File metadata and controls

29 lines (25 loc) · 3.57 KB

onitama-tb

Onitama-tb is a tablebase generator for the onitama board game. Onitama is a simple board game with 10 pieces where the goal is to take the opponent king or reach the opponent temple with your king. At the start of the game, 5 out of 16 cards are chosen to play the game with, which results in 2348 possible card sets (when excluding symmetry) with which a game can be played.

This repo is a rewrite of https://github.com/L0laapk3/Onitama-bot, which itself is a rewrite of a previous bot. When I started adding tablebases to my bot a year ago, generating all the 4 men tablebase boards (~8 million) took upwards of a minute and 16GB ram. Since then, this has been optimized to the point where a 6 men TB (~1E9 entries) can be generated in a couple seconds, 8 men (~47E9 entries) in a couple minutes, and 10 men (~800E9 entries so all possible forced wins) in a couple hours with 32/64GB of ram. This was achieved by experimenting with many different techniques, the most noteworthy of which were pushed to their own branch (many older ideas also ended up in branches in the Onitama-bot repo).

With 10 men TB generation now being in reach, the goal is to squeeze out more performance to get 10 men TB to a timeframe such that it can reasonably be used before the start of a game.

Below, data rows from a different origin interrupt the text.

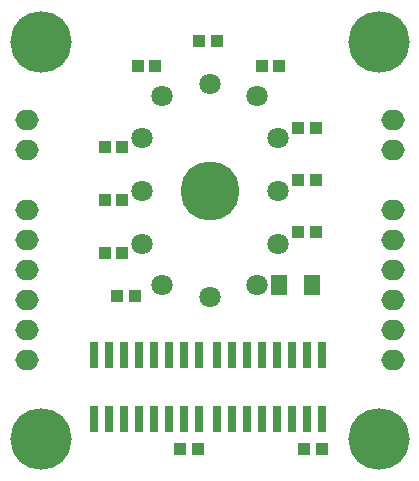
<source format=gbr>
G04 DipTrace 3.1.0.1*
G04 SerialNixieDriver.TopMask.gbr*
%MOIN*%
G04 #@! TF.FileFunction,Soldermask,Top*
G04 #@! TF.Part,Single*
%ADD22C,0.19685*%
%ADD36R,0.031654X0.086772*%
%ADD38R,0.055276X0.071024*%
%ADD44C,0.204882*%
%ADD46C,0.071024*%
%ADD48O,0.078031X0.068031*%
%ADD50R,0.039528X0.039528*%
%FSLAX26Y26*%
G04*
G70*
G90*
G75*
G01*
G04 TopMask*
%LPD*%
D50*
X984567Y486142D3*
X1043622D3*
X1397953D3*
X1457008D3*
D48*
X472756Y1481417D3*
Y1581417D3*
X1693228Y1481417D3*
Y1581417D3*
X472756Y1181417D3*
Y981417D3*
Y1081417D3*
Y1281417D3*
X1693228Y1181417D3*
Y981417D3*
Y1081417D3*
Y1281417D3*
X472756Y781417D3*
Y881417D3*
X1693228Y781417D3*
Y881417D3*
D46*
X1082992Y1701102D3*
X1309370Y1346772D3*
Y1523937D3*
X1082992Y992441D3*
X1309370Y1169606D3*
X1240472Y1031811D3*
Y1661732D3*
X925512D3*
X856614Y1523937D3*
Y1346772D3*
Y1169606D3*
X925512Y1031811D3*
D22*
X1082992Y1346772D3*
D44*
X520000Y1842835D3*
X1645984D3*
X520000Y520000D3*
X1645984D3*
D50*
X1106614Y1846772D3*
X1047559D3*
X901890Y1764094D3*
X842835D3*
X1315276D3*
X1256220D3*
X1378268Y1555433D3*
X1437323D3*
X791654Y1492441D3*
X732598D3*
X1378268Y1382205D3*
X1437323D3*
X791654Y1315276D3*
X732598D3*
X1378268Y1208976D3*
X1437323D3*
X791654Y1138110D3*
X732598D3*
D38*
X1315276Y1031811D3*
X1425512D3*
D50*
X834961Y996378D3*
X775906D3*
D36*
X1047559Y799528D3*
X997559D3*
X947559D3*
X897559D3*
X847559D3*
X797559D3*
X747559D3*
X697559D3*
Y586929D3*
X747559D3*
X797559D3*
X847559D3*
X897559D3*
X947559D3*
X997559D3*
X1047559D3*
X1457008Y799528D3*
X1407008D3*
X1357008D3*
X1307008D3*
X1257008D3*
X1207008D3*
X1157008D3*
X1107008D3*
Y586929D3*
X1157008D3*
X1207008D3*
X1257008D3*
X1307008D3*
X1357008D3*
X1407008D3*
X1457008D3*
M02*

</source>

An alternative goal is to generate (partial) TB ahead of time, compress and store the terrabytes of data, and use them.

A brief overview of the most noteworthy optimisations:

  • An indexing function is used that converts each board to an unique index and back, this way the whole tablebase can be stored as a giant array. Since the TB only stores player 1 boards, inverted indexing functions are also present.
    • A ton of time went into optimising this, This function makes heavy use of pdep/pext intrinsic instructions (use case optimized alternatives are also implemented for zen/zen2), look-up tables, etc.
  • The vast majority of boards are close to forced wins, and this fact is heavily exploited:
    • When generating the TB, iteration is done over the not yet resolved boards (Credit to Maxbennedich for this trick) and the vast majority of boards are resolved in the first couple iterations. The first iterations are also specified to not even perform look-ups in the TB, and otherwise a win in 1 check is performed before look-up. This massively helps alleviate the memory bottleneck.
    • The index function excludes all win in 1's (~65% of total boards).
      • This reduces the 10 men TB requirements from 240GB to 96GB, further reduced 64GB using realtime lz4 compression.
      • This shifts the bottleneck balance from memory to cpu, and results in significant runtime improvements on powerful CPU's (20% reduction on 11850H 8C/16T 8men).
  • If only draw info and not win/loss info is desired, this can be generated with half the memory, so 10 men can be done in 32GB (and ~5% less runtime).
    • There are not a lot of draws (~0.01% - ~0.1%), so this massively shrinks down the required storage space for ahead-of-time, making ahead of time generation for all 2348 card sets realistic. When all draws are known, a lot of information about forced wins and losses can be implicitely extracted, but experiments are still needed if this is sufficient for perfect gameplay.
  • The order of a tablebase generation has been meta-optimized such that previous results in an iteration are re-used as much as possible. On the testing card set, which has win in 92 plies, all the forced wins can be found in just 18 iterations.
  • Many, many, many other optimizations have been tried, and a lot of them made it into the project that I forgot about.